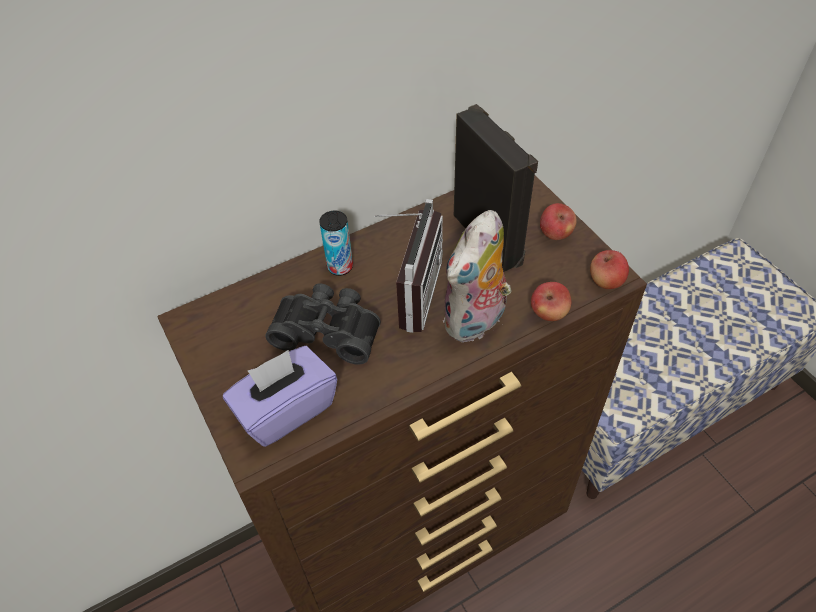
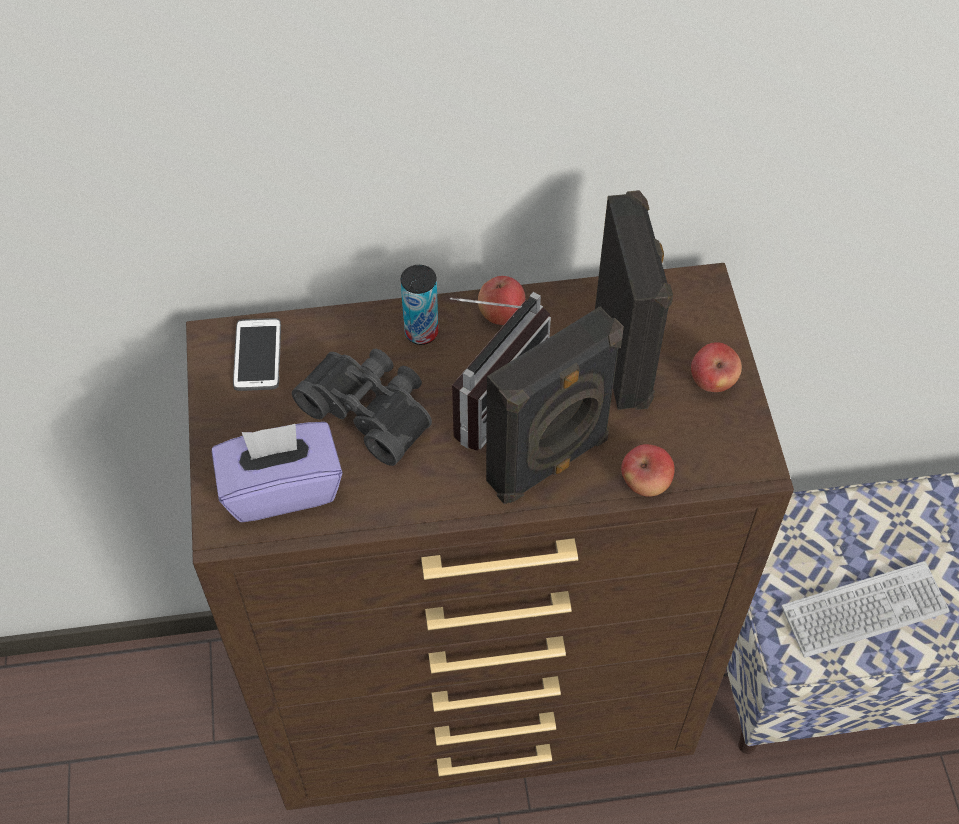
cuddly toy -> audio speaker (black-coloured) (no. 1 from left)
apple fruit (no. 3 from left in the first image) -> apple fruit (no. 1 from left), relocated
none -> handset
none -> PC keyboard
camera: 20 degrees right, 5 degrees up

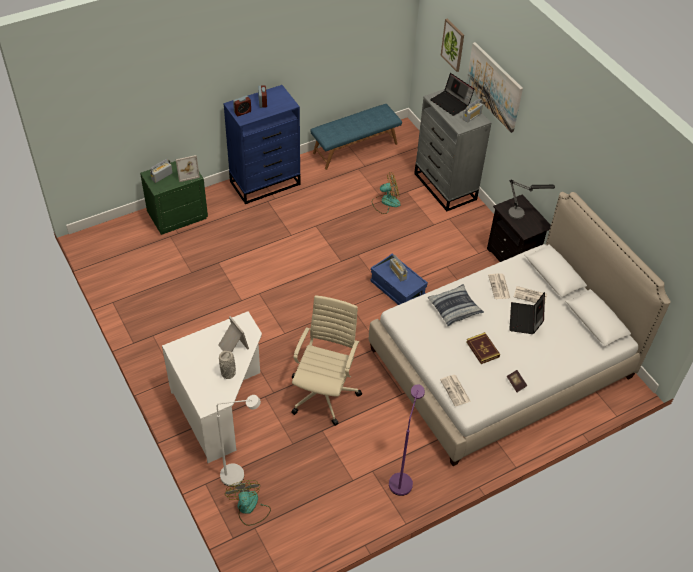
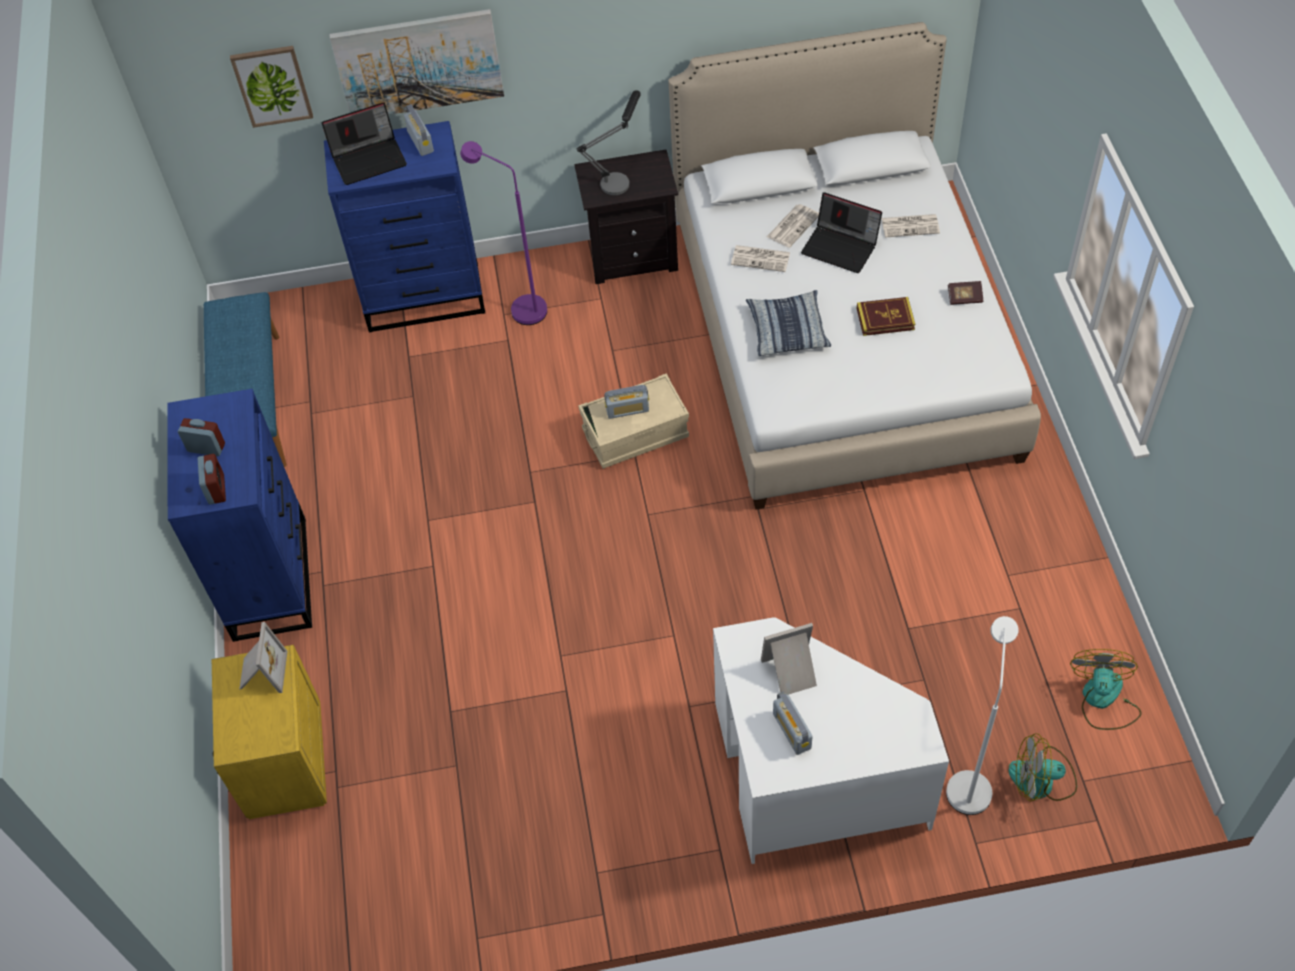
night table (green-coloured) -> night table (yellow)
radio (no. 1 from left in the first image) -> radio (no. 3 from left), relocated
flower vase (gray) -> none
computer chair (sand-coloured) -> none
storage bin (bluish) -> storage bin (sand-coloured)
cooling fan (no. 2 from left), relocated
floor lamp (purple), relocated
chest of drawers (gray) -> chest of drawers (bluish) (no. 2 from left)
printed paper (no. 1 from left in the first image) -> printed paper (no. 3 from left), relocated
camera: 65 degrees left, 5 degrees up

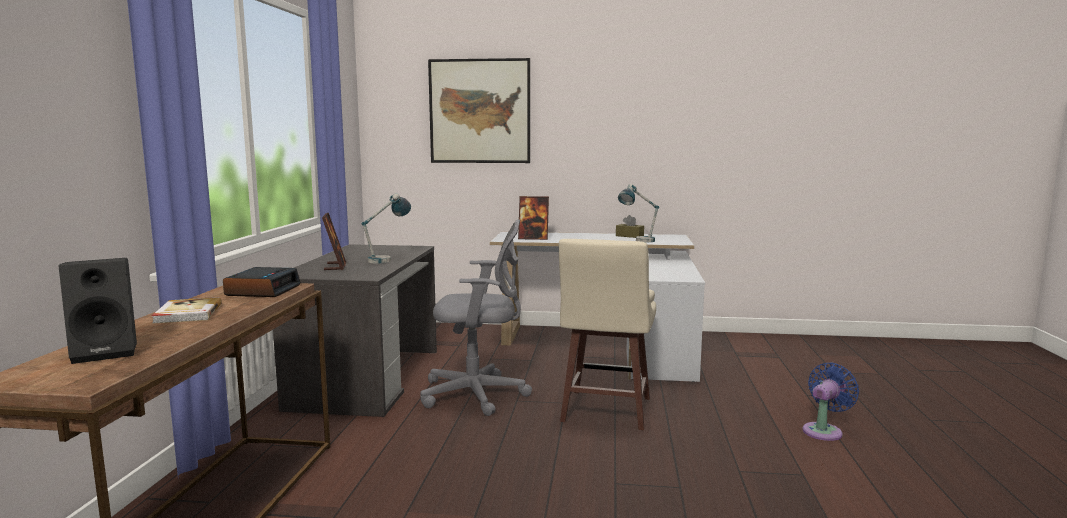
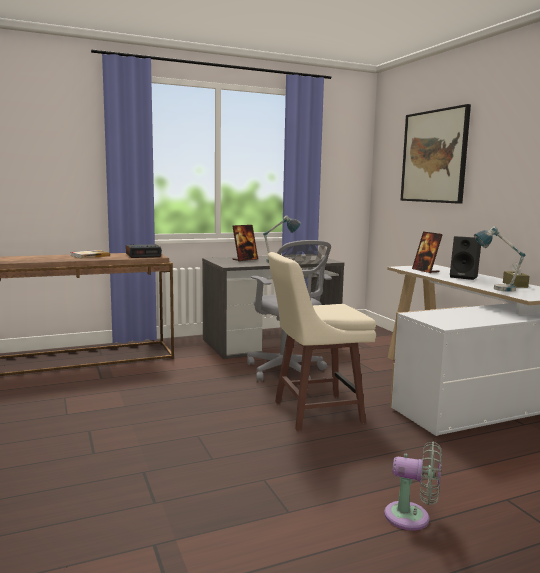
audio speaker (black-coloured), relocated
cooling fan (bluish) -> cooling fan (gray)
camera: 60 degrees right, 0 degrees up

····················

▶ _What the exercise asks_
A faithful copy of all the data above is required, printed exactly and with no pictures.

▶ _Response_
cuddly toy -> audio speaker (black-coloured) (no. 1 from left)
apple fruit (no. 3 from left in the first image) -> apple fruit (no. 1 from left), relocated
none -> handset
none -> PC keyboard
camera: 20 degrees right, 5 degrees up

night table (green-coloured) -> night table (yellow)
radio (no. 1 from left in the first image) -> radio (no. 3 from left), relocated
flower vase (gray) -> none
computer chair (sand-coloured) -> none
storage bin (bluish) -> storage bin (sand-coloured)
cooling fan (no. 2 from left), relocated
floor lamp (purple), relocated
chest of drawers (gray) -> chest of drawers (bluish) (no. 2 from left)
printed paper (no. 1 from left in the first image) -> printed paper (no. 3 from left), relocated
camera: 65 degrees left, 5 degrees up

audio speaker (black-coloured), relocated
cooling fan (bluish) -> cooling fan (gray)
camera: 60 degrees right, 0 degrees up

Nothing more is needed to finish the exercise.